Thursday, February 5, 2015

Learning to Listen to a Child Learning to Read

Let me begin this post by saying that I am very proud of my children. All of them. And all of their reading efforts, challenges, and eventually, mastery.

Now, let me continue by saying that the time that they are learning to read...1st-2nd grade for my oldest, Kindergarten for my middle and youngest, and 1st grade for my one who struggled a bit in Kindergarten...is an adventure, to say the least.

I know you know what I mean. That time that they send home reading homework every night. Reading homework that your child despises. Reading homework that tests your patience. You love your child. There is nothing more that you want than to see your child succeed, and you want to beam with pride at his or her accomplishments. But seriously, getting through these nights are pure torture for a parent.

Me: "Connor, get out your homework, please."

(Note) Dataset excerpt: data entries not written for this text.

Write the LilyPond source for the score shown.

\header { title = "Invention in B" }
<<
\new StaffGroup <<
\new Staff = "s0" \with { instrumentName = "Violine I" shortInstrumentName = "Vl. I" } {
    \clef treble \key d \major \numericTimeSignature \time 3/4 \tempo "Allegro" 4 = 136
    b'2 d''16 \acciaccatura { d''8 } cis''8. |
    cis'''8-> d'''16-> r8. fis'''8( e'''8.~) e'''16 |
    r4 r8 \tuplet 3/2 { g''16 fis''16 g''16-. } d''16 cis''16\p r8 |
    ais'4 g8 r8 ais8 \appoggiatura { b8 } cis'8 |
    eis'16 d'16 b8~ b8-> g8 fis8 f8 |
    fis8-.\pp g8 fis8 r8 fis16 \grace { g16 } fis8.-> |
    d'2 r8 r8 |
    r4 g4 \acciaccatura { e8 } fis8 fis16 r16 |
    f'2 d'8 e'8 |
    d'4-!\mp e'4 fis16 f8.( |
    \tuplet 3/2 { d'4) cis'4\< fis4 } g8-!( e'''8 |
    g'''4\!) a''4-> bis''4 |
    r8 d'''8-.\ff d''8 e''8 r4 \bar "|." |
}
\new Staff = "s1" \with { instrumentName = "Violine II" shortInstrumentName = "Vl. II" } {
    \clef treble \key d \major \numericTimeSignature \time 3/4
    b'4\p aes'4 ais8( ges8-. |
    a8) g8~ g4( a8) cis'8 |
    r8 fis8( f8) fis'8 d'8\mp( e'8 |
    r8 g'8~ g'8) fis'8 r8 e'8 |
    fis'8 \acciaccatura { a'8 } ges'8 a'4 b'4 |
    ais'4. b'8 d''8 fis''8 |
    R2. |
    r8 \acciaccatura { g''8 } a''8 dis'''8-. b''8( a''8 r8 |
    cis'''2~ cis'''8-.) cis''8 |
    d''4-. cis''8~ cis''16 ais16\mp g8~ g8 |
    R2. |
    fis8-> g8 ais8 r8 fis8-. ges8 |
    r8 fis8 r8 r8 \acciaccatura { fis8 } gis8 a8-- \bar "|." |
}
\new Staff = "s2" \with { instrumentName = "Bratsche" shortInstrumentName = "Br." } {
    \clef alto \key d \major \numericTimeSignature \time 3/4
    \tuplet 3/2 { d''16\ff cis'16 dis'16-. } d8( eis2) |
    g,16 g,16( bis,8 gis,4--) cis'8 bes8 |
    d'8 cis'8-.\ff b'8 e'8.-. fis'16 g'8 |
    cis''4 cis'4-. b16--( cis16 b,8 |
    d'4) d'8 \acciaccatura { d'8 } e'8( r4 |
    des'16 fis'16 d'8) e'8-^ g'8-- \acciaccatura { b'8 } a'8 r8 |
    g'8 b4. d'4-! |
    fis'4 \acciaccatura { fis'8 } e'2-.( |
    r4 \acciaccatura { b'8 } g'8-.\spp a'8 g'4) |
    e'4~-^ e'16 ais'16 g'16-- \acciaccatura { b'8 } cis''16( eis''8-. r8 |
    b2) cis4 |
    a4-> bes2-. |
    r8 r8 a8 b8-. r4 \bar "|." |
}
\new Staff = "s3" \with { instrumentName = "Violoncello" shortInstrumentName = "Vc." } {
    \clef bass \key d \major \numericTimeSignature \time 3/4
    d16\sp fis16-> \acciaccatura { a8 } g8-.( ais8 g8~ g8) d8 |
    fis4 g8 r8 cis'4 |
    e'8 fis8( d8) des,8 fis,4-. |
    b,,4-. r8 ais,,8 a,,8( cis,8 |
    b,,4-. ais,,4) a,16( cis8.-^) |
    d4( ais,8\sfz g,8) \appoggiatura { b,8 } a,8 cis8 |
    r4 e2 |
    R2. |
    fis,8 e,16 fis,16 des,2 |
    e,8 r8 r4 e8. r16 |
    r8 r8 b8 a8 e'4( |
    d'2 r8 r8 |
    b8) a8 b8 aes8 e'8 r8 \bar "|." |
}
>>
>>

Connor. "I don't know where it is."

Fast forward past tripping over the backpack, meltdowns over how the snack I gave him lacked sustenance, and how he was rendered blind by my lack of proper nutrition (which should have been candy,) and we finally sit down, ready to read "Where My Food Comes From." I'm already envisioning a very shocking lesson that will scar the kid for life when he realizes bacon doesn't come from those hand dryers in public restrooms.




We finally sit down. It becomes quite obvious that he does not want to read. He starts reading slowly, pausing between every word. He turns around, until he is hanging upside down, off the couch, reading the book as if he was William Shatner. Well, if William Shatner was reading upside down.

I calmly ask him to sit back up. He does, and then spends a very long time trying to get out each word. He is able to flawlessly read the word "agriculture," but stumbles on the word "fruit," drawing out the word in a torturous, long drawl that somehow turns into a gargle, and it takes every ounce of my being to not shout out the word "FRUIT! IT'S FRUIT!!!" This kid...who can read the back of a cereal box...who can read every Skylander there is out of a book, cannot figure out how to say the word, "fruit." Or "and."

I know it's only a matter of time. I went through this with every kid. We went on to read all of the Harry Potter books, The Hobbit, etc., and they read on their own many more books. That said...I'm not going to lie...getting through the initial reading stages are not fun. And it is WAY more work on the parent than it is the child. Okay, maybe not. But it does feel that way at times. Especially when the word is "but," and the kid doubles over in laughter, causing you to have to explain ANOTHER crazy thing about the English language...there are many but(t)s in this world, but the only one he should focus on is the one that contradicts whatever he just read.